Teaching the Youth to Be Community-Oriented
Parents usually cannot even make their children clean up their rooms, so it’s impossible to encourage teenagers to abandon their computers and work on an “impossible” challenge, right? Wrong. There are techniques to persuade them to move out of their self zones and grow concern for the world around them.
If you’re a parent, these steps can help you mold your teens into responsible and community-loving adults in the future:
1. Give them autonomy.
How do you think would it feel if someone were to breathe down your neck each and every time you move? That’s exactly the way most teenagers feel. Adults can get quite defensive when this point is raised, saying their kids have to act more responsibly before they can be given autonomy. Truth is, it’s the opposite that is actually true: how can they act more responsibly if they are not given the chance? If anything, psychological studies have discovered that the more you place your trust on someone, the more he will likely behave as you want him to.
2.Show real empathy.
Empathy is so much more than simply putting yourself in the other person’s shoes or being a very comforting listener. It’s feeling the feelings of others. If your child just lost his cat, you don’t empathize by saying, “I understand.” Empathy is grieving together. If your teen is afraid of looking “uncool” when they volunteer, don’t simply accept it as “teens being teens.” Empathy requires decisive action, such as taking steps to make volunteering cool.
3. Be a good example.
Children may have never been great at listening to their parents, they have never failed to copy them. And the reason behind that is largely biological. Ever heard about mirror neurons and their influence on group behavior? Here’s the bottom line: don’t expect your teens to do what you personally wouldn’t.
4. Appreciate their efforts.
Feeling invisible to you is an excellent way to quash their motivation. After all, why contribute you don’t feel like you’ve done a part? This is why it’s critical that you communicate to them that their work is highly valued. And you need to say it to them individually, not as a group.

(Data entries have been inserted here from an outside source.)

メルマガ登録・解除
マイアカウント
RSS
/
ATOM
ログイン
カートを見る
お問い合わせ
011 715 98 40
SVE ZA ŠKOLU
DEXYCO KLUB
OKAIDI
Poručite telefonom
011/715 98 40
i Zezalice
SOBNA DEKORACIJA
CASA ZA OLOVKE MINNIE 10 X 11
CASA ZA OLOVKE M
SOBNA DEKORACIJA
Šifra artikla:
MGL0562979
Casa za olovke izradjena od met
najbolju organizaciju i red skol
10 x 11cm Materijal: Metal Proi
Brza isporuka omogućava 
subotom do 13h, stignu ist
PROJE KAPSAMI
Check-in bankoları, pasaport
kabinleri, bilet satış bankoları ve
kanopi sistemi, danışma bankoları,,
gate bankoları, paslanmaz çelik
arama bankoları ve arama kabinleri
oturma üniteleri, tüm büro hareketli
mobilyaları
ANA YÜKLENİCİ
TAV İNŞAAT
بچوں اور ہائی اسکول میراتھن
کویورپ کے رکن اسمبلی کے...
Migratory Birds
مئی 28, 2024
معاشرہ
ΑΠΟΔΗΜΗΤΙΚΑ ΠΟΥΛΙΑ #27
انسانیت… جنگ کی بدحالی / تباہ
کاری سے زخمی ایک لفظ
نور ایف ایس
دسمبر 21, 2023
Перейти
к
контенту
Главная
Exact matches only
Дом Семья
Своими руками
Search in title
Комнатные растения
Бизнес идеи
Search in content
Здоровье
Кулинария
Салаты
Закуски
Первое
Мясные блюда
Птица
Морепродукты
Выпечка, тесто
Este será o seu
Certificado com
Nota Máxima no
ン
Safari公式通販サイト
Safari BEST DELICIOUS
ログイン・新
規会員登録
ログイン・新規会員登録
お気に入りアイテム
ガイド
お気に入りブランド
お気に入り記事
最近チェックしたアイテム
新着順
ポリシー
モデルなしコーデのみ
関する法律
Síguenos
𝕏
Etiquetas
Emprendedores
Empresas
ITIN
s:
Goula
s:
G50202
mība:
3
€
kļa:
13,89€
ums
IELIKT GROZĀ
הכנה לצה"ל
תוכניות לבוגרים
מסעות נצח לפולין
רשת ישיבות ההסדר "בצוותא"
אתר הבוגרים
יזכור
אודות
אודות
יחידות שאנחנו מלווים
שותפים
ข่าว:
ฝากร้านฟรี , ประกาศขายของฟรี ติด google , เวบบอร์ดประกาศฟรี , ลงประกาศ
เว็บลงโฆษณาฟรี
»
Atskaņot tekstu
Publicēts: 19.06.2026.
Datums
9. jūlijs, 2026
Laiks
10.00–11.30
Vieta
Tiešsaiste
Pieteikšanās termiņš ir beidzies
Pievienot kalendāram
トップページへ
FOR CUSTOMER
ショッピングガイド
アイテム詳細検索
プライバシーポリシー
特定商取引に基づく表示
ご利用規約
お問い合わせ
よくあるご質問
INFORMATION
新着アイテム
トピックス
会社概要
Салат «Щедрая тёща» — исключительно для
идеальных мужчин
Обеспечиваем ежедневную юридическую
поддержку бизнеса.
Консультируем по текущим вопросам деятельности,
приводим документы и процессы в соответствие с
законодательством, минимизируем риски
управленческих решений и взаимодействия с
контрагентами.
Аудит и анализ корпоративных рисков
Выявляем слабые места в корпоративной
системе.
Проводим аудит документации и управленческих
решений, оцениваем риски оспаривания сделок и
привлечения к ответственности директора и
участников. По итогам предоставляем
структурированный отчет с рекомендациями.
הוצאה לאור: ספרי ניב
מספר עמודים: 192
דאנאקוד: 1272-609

5. Offer them a meaningful purpose.
Why do these teens have to do all these things? Is it to make their parents happy or proud? Is it to get a chance to be close to someone they like? To gain some kind of points for their grades? Each of those is poor motivation. Try explaining to them how the youth’s service can contribute to the overall good of your community, and what the possibilities are if they don’t show up. This is good motivation because a purpose in life is one of the most crucial factors of psychological as well as physical health. Proof is retiree volunteers living longer lives and being less likely to suffer depression compared to others who’d rather stay at home.